Singular solution of differential eqn

Question

I want to find singular solutions of $dy/dx = x\sqrt{1-y^2}$ and $\left(e^x+e^{-x}\right)dy/dx = y^2$. For the first one when I solved the differential equation I got $y= \sin(x^2/2+c)$ so that would exclude $y = 1$ or $-1$ as singular solutions right? So what would the singular solution be? And for the second one, is the singular solution simply $y =0$?

Answer 1

$$\frac{dy}{dx}= x\sqrt{1-y^2}\tag 1$$ Obviously the functions $\quad y(x)=1\quad$ and $\quad y(x)=-1\quad$ are solutions of Eq.$(1)$. Observe that they don't belong to the general solution : $\quad y(x)=\sin\left(\frac 12 x^2-C\right)\quad$ for all values of $x\in \Re$.

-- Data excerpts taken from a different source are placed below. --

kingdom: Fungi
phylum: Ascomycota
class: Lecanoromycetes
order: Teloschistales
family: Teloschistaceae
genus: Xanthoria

Of course, for example for $x=\sqrt{2C+\pi}$ we have $y(x_0)=1$. But this is only a point $(x_0,1)$, not the whole function $y(x)=1$. So, the function $y(x)=1$ doesn't belong to the above general solution.

$$(e^x+e^{-x})\frac{dy}{dx}= y^2\tag 2$$ Obviously the function $\quad y(x)=0\quad$ is solution of Eq.$(2)$. Observe that this solution doesn't belong to the general solution : $\quad y(x)=\frac{1}{C-\tan^{-1}(e^x)}\quad$ for all values of $x\in \Re$.

Of course, for $x_0=\ln|\tan(C)|$ we have $y(x_0)=0$. But this is only a point $(x_0,0)$, not the whole function $y(x)=0$. So, the function $y(x)=0$ doesn't belong to the above general solution.